PROBLEM STATEMENT:
The records that follow must be repeated exactly, line by line.

INPUT FOR THIS TASK START

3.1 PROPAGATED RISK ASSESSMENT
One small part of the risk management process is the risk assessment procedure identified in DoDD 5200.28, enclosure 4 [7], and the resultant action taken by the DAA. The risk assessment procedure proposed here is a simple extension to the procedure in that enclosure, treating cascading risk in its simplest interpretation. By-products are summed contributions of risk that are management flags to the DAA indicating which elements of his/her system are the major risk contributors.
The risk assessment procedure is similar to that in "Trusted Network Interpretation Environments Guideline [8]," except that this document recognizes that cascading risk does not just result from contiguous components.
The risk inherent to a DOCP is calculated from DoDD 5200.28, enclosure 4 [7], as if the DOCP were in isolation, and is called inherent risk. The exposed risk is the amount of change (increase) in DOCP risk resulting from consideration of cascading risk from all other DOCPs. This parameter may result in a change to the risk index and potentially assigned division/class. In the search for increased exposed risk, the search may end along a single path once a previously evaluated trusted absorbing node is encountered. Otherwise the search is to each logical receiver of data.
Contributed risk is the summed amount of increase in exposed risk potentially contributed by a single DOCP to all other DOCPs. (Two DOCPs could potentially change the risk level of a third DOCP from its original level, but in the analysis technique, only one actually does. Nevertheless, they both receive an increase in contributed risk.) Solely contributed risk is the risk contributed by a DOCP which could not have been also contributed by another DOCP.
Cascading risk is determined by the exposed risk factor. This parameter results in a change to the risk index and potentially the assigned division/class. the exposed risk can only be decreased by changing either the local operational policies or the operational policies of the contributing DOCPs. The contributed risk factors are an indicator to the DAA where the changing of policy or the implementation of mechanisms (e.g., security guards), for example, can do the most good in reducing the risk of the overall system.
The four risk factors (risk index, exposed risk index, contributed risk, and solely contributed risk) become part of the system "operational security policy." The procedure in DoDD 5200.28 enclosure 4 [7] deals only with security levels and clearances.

INPUT FOR THIS TASK END

ANSWER TO THIS PROBLEM:
3.1 PROPAGATED RISK ASSESSMENT
One small part of the risk management process is the risk assessment procedure identified in DoDD 5200.28, enclosure 4 [7], and the resultant action taken by the DAA. The risk assessment procedure proposed here is a simple extension to the procedure in that enclosure, treating cascading risk in its simplest interpretation. By-products are summed contributions of risk that are management flags to the DAA indicating which elements of his/her system are the major risk contributors.
The risk assessment procedure is similar to that in "Trusted Network Interpretation Environments Guideline [8]," except that this document recognizes that cascading risk does not just result from contiguous components.
The risk inherent to a DOCP is calculated from DoDD 5200.28, enclosure 4 [7], as if the DOCP were in isolation, and is called inherent risk. The exposed risk is the amount of change (increase) in DOCP risk resulting from consideration of cascading risk from all other DOCPs. This parameter may result in a change to the risk index and potentially assigned division/class. In the search for increased exposed risk, the search may end along a single path once a previously evaluated trusted absorbing node is encountered. Otherwise the search is to each logical receiver of data.
Contributed risk is the summed amount of increase in exposed risk potentially contributed by a single DOCP to all other DOCPs. (Two DOCPs could potentially change the risk level of a third DOCP from its original level, but in the analysis technique, only one actually does. Nevertheless, they both receive an increase in contributed risk.) Solely contributed risk is the risk contributed by a DOCP which could not have been also contributed by another DOCP.
Cascading risk is determined by the exposed risk factor. This parameter results in a change to the risk index and potentially the assigned division/class. the exposed risk can only be decreased by changing either the local operational policies or the operational policies of the contributing DOCPs. The contributed risk factors are an indicator to the DAA where the changing of policy or the implementation of mechanisms (e.g., security guards), for example, can do the most good in reducing the risk of the overall system.
The four risk factors (risk index, exposed risk index, contributed risk, and solely contributed risk) become part of the system "operational security policy." The procedure in DoDD 5200.28 enclosure 4 [7] deals only with security levels and clearances.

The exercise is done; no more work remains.